Description of the task >>
Quote the passage about George Dawson below word for word, between "English property developer" and "himself a mansion.", inclusive.

Source text >>
◆ ◆ ◆ ◆ ◆

English property developer (1821–1889)

George Dawson (12 June 1821 – 22 February 1889) was an English builder, property developer and alderman. The son of a village labourer, he was a self-made man who started as a cooper, became a rich entrepreneur and built himself a mansion.

However, Dawson achieved his success by hard work, and the mansion only appeared towards the end of his life. Between the coopering and the mansion-building, and in a working partnership with architect John Henry Hirst of Bristol, he built or expanded many large buildings in Harrogate. This included Prospect Crescent, Cambridge Crescent, the wings of the Crown hotel, and many blocks and large villas in the town. Alongside fellow developer Richard Ellis, he helped to develop Harrogate into a town with impressive buildings.

Dawson married twice and had eight children. After he died his second wife erected over his grave a large sculpture by Thomas Potts of Harrogate.

==Background==
Dawson was a self-made man, with modest origins. The Census describes the arc of his career with much reservation. His father was Charles Dawson, a labourer, and his mother was Rebeccah Dawson. He was born on 12 June 1821, in the village of Skelton-on-Ure, North Riding of Yorkshire. (Note: Dawson's dates are on his gravestone)

◆ ◆ ◆ ◆ ◆

Supplied material >>
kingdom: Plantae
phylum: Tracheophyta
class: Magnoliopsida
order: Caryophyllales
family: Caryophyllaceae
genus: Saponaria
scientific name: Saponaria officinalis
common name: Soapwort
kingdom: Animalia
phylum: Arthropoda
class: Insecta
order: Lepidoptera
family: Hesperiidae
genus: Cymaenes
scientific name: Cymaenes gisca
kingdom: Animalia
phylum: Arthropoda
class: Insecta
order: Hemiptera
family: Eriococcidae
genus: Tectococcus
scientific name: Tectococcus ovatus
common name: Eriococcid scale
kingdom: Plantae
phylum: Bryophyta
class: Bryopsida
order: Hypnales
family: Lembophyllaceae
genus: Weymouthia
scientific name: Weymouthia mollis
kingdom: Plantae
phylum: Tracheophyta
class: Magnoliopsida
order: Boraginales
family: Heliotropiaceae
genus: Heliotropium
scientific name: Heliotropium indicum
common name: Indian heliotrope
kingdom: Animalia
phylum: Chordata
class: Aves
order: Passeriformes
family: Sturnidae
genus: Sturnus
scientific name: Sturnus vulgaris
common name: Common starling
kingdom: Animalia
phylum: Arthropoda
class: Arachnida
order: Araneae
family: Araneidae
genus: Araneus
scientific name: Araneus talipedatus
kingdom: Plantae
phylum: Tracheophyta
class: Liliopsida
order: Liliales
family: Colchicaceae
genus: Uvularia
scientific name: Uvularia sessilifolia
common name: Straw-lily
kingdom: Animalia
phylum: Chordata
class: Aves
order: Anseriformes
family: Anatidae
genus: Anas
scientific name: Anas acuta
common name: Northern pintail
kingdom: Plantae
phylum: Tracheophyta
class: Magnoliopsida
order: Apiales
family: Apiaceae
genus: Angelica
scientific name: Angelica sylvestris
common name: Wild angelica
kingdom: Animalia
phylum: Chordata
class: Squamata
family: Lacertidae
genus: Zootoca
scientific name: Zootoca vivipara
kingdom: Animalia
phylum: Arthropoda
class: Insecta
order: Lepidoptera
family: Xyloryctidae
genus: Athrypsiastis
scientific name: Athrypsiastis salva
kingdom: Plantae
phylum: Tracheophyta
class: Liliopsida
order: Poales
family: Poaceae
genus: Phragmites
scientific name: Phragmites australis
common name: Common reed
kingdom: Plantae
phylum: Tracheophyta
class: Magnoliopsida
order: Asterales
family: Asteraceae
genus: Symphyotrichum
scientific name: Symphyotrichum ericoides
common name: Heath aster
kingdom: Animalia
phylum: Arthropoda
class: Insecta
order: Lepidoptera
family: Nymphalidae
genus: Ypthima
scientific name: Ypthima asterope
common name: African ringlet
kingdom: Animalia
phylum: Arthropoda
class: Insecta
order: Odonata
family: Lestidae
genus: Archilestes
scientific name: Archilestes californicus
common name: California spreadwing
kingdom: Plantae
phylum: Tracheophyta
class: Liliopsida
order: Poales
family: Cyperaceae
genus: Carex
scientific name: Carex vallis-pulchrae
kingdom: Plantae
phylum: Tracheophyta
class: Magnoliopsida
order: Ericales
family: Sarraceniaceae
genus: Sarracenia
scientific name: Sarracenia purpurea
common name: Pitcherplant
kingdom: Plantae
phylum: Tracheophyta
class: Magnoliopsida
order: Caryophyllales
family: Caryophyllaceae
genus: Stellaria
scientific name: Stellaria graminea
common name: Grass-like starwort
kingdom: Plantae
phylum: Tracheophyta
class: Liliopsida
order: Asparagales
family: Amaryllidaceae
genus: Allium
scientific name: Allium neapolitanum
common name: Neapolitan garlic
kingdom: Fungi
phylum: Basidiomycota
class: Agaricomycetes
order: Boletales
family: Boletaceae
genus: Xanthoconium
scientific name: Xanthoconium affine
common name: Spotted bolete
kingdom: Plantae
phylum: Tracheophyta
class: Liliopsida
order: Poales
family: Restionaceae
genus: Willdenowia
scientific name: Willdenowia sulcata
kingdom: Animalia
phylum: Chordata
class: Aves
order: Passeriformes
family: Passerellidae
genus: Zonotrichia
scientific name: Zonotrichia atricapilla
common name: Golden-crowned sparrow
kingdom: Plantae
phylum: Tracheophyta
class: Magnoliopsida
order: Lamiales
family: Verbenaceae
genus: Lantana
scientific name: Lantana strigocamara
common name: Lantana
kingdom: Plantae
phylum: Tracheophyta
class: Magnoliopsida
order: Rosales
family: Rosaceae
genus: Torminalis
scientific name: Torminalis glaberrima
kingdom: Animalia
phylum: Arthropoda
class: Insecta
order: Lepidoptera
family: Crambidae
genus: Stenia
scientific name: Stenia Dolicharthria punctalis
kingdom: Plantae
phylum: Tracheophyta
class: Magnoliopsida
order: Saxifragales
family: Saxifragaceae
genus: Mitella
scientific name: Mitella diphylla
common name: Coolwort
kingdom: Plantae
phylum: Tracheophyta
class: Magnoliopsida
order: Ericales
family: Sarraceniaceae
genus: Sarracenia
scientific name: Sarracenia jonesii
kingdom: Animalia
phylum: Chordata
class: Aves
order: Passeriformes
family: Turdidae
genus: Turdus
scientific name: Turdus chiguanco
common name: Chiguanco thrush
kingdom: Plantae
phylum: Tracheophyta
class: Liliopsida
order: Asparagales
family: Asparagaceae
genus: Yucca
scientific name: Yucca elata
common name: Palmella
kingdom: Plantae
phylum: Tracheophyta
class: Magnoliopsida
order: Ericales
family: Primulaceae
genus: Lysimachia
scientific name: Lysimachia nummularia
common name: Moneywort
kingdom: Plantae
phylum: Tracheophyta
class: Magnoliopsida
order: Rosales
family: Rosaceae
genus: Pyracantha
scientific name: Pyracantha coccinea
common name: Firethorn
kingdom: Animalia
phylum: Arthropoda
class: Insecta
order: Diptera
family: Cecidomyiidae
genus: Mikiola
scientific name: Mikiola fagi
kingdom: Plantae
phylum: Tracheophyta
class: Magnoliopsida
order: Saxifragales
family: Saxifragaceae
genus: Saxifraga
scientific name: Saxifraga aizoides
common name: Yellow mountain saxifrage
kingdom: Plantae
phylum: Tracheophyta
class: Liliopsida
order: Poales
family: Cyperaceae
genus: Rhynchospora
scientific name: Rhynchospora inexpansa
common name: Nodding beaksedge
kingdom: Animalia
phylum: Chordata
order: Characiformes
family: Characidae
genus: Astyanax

◆ ◆ ◆ ◆ ◆

Answer to this task >>
English property developer (1821–1889)

George Dawson (12 June 1821 – 22 February 1889) was an English builder, property developer and alderman. The son of a village labourer, he was a self-made man who started as a cooper, became a rich entrepreneur and built himself a mansion.